(Source text)
———

A Sevres porcelain dinner set made for Napoleon has an estimate of £200,000.

All of the estate proceeds will be directed to a dozen philanthropies Peggy and David Rockefeller supported during their lifetimes.

The money will go towards continuing scientific research, higher education, support for the arts, sustainable economic development, and land conservation initiatives, among others.

Marc Porter, Christie’s chairman, Americas, said: “This rich and diverse collection of fine and decorative art is unified by Peggy and David Rockefeller’s love of beauty and their unerring eye for exceptional quality and craftsmanship in design.

“The size and scope of this great collection has inspired us to innovate new approaches to our traditional sale model and leverage our world-class online sale platform as only Christie’s can.

“The result is a dynamic week of saleroom auctions, including not one but two evening sales of masterworks from European, American and Latin American artists and a stellar offering of decorative arts across a range of categories.

“Our online sale, which is organised along the themes and motifs that resonated most with Peggy and David Rockefeller, brings this Collection to life in a fresh and exciting way, and is designed to make it both easy and enjoyable for collectors from all around the world to participate in this singular philanthropic event.”

David Rockefeller was the last surviving grandson of John D. Rockefeller, the industrialist who was one of America’s first billionaires.

He married Peggy in 1940 and they remained together until her death in 1996.

In 2010, David signed the Giving Pledge, confirming his plans to direct the majority of his personal wealth towards philanthropy.

———

(Rows)
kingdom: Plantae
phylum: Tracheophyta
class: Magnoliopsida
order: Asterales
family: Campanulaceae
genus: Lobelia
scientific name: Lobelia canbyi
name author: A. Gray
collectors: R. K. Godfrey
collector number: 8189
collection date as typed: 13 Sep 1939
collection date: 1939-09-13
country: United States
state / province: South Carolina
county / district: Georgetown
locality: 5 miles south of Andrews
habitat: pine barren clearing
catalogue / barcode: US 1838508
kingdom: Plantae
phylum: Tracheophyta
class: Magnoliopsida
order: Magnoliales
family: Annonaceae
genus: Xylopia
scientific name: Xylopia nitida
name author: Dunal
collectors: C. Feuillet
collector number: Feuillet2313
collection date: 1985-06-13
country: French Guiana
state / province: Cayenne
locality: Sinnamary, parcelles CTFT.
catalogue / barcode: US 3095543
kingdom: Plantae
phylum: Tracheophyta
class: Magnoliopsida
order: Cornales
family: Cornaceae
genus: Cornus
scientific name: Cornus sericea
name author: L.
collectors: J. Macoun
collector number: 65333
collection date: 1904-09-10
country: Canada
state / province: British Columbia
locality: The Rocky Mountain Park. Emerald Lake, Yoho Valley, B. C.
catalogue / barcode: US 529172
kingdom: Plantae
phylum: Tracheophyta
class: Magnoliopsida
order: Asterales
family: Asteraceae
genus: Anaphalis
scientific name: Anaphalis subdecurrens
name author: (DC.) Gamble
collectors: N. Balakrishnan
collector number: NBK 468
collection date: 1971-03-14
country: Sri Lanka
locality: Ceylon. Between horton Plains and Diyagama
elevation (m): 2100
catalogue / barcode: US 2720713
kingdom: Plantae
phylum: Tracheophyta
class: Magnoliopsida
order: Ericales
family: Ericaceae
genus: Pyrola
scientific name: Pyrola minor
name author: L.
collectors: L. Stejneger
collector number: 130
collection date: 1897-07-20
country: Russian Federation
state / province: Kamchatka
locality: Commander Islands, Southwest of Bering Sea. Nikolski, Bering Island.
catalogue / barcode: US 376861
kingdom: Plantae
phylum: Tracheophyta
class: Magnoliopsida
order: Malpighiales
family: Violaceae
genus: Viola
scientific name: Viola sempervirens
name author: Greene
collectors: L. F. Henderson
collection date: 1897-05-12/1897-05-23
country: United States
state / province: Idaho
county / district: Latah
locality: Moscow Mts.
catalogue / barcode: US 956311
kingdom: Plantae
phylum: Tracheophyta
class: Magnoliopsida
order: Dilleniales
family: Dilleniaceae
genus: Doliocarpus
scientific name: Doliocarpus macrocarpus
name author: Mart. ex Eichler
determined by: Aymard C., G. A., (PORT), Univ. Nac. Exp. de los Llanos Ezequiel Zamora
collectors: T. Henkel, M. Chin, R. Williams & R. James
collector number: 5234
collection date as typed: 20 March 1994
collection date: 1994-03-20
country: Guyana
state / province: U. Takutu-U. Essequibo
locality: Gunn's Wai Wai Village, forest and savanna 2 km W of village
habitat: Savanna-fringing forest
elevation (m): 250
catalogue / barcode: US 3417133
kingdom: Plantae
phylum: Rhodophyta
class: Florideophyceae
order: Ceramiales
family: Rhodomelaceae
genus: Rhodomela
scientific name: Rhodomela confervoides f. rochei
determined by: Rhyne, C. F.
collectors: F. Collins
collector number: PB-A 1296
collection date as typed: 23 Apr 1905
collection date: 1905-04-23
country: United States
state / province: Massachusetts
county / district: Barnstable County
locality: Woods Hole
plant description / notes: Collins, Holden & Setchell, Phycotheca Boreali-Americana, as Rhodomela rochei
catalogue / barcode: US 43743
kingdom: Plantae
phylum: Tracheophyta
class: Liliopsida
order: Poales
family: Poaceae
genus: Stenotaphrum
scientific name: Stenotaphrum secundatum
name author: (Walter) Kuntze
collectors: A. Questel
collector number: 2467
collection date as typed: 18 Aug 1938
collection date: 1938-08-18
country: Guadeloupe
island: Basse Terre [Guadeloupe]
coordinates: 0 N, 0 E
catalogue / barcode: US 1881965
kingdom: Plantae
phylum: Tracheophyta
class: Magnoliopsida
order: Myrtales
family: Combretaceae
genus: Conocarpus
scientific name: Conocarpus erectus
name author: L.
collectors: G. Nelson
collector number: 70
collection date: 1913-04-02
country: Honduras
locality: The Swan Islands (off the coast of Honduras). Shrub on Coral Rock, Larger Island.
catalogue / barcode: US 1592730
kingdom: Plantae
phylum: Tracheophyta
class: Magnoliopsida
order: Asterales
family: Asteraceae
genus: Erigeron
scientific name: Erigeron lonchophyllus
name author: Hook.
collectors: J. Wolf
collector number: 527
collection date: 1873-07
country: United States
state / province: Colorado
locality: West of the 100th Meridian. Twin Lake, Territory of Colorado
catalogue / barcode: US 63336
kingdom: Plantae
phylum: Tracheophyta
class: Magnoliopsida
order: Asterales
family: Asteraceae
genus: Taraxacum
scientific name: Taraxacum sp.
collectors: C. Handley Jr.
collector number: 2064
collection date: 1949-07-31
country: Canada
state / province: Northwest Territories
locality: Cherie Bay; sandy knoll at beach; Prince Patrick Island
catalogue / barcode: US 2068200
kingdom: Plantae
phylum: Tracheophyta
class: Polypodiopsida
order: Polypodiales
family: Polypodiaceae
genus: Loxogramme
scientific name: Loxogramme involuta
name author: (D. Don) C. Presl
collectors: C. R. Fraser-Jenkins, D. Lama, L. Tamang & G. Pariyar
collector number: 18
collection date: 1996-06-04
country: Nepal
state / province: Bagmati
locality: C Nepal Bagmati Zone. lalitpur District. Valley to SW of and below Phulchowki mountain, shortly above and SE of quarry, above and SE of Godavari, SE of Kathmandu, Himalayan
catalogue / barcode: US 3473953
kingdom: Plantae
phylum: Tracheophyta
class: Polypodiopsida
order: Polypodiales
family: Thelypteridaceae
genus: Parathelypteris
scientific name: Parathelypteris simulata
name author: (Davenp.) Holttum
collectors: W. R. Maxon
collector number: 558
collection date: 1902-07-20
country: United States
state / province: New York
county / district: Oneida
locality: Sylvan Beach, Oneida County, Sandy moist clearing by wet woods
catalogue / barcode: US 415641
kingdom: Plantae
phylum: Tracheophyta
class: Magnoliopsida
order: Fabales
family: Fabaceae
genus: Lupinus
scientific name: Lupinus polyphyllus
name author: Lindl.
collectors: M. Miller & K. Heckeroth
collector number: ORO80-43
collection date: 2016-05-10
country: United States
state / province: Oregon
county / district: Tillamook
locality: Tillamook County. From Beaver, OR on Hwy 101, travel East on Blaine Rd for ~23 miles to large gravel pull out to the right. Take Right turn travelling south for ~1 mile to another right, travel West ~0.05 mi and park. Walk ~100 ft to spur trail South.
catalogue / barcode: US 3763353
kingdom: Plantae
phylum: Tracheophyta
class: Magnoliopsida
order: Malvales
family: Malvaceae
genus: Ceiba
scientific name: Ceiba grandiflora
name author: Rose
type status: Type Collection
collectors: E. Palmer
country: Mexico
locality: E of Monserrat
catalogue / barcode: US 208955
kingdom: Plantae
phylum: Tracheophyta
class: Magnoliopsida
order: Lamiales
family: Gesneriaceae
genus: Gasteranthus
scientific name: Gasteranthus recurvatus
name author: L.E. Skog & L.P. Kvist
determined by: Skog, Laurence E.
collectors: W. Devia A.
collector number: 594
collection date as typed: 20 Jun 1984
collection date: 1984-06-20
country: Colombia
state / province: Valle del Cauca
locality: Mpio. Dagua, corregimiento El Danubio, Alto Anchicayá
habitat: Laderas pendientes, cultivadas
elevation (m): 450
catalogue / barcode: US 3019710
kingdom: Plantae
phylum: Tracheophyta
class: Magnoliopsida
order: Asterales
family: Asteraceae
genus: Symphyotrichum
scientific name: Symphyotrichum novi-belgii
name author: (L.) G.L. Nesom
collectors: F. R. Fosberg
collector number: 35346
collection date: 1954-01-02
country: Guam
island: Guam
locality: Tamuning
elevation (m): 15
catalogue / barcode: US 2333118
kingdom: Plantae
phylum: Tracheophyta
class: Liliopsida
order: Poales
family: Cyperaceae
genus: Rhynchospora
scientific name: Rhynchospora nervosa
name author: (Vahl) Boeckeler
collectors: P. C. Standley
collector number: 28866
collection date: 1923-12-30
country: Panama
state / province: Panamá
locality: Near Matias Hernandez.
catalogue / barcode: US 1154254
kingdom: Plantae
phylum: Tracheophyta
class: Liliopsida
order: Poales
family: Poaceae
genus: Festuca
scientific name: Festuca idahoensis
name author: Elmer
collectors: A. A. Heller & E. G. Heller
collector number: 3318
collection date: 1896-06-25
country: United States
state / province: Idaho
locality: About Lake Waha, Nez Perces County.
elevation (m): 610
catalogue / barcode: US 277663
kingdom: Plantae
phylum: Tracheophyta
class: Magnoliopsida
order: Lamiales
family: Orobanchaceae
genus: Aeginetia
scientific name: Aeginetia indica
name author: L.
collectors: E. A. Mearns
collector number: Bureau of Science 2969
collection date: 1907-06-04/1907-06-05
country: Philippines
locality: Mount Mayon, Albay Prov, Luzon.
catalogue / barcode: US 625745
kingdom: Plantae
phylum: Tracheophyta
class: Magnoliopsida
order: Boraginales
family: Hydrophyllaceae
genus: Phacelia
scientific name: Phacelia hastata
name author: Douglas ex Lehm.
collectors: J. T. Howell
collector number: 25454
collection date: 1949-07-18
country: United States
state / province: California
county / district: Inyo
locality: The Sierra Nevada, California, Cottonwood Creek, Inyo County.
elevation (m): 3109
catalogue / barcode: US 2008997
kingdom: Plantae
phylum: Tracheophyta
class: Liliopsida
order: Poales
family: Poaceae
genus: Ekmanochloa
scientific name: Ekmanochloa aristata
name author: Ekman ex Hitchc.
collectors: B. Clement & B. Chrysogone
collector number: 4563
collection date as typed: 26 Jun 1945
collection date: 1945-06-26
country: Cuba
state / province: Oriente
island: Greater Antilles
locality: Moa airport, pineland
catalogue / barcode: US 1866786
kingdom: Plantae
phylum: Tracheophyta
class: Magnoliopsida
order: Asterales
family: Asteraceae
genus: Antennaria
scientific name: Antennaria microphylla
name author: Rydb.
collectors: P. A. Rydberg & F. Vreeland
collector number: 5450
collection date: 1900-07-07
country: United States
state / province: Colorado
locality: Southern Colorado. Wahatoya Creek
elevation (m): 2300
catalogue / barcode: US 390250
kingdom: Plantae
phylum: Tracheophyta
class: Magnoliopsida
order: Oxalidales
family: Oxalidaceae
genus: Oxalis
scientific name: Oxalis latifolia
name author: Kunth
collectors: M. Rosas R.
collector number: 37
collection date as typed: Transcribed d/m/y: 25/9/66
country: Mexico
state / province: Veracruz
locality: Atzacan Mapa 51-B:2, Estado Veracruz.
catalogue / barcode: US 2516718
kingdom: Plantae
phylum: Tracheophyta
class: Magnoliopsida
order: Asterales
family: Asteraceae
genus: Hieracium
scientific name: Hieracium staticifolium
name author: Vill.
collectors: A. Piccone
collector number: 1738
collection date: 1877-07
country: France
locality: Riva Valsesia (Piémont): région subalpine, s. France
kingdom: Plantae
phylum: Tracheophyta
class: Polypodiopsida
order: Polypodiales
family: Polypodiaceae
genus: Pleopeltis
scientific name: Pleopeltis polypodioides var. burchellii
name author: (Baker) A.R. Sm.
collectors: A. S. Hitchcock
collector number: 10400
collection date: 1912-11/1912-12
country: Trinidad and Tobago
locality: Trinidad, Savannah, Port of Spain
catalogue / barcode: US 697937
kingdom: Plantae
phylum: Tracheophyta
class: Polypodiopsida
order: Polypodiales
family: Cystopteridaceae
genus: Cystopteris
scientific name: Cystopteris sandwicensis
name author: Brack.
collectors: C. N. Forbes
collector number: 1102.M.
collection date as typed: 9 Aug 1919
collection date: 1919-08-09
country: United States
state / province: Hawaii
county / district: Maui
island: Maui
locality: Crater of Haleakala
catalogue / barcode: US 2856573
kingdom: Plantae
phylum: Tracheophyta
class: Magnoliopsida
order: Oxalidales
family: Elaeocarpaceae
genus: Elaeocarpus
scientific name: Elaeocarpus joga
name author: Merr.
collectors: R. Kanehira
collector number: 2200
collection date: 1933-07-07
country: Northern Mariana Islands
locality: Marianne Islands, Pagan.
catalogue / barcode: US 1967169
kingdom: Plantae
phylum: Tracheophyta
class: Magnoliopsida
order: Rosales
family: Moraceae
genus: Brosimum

———

(Requirements)
1) Reproduce the part of the Rockefeller collection text that begins at the words "A Sevres porcelain" and ends after the words "only Christie’s can.".
2) Decide whether each statement agrees with the Rockefeller collection text. Answer yes or no for each and quote the deciding words. (a) The estate proceeds will go to a dozen philanthropies the couple supported. (b) David married Peggy in 1950. (c) David signed the Giving Pledge in 2010.

(Answer set)
1)
A Sevres porcelain dinner set made for Napoleon has an estimate of £200,000.

All of the estate proceeds will be directed to a dozen philanthropies Peggy and David Rockefeller supported during their lifetimes.

The money will go towards continuing scientific research, higher education, support for the arts, sustainable economic development, and land conservation initiatives, among others.

Marc Porter, Christie’s chairman, Americas, said: “This rich and diverse collection of fine and decorative art is unified by Peggy and David Rockefeller’s love of beauty and their unerring eye for exceptional quality and craftsmanship in design.

“The size and scope of this great collection has inspired us to innovate new approaches to our traditional sale model and leverage our world-class online sale platform as only Christie’s can.

2)
(a) Yes: "All of the estate proceeds will be directed to a dozen philanthropies Peggy and David Rockefeller supported during their lifetimes."
(b) No: "He married Peggy in 1940"
(c) Yes: "In 2010, David signed the Giving Pledge"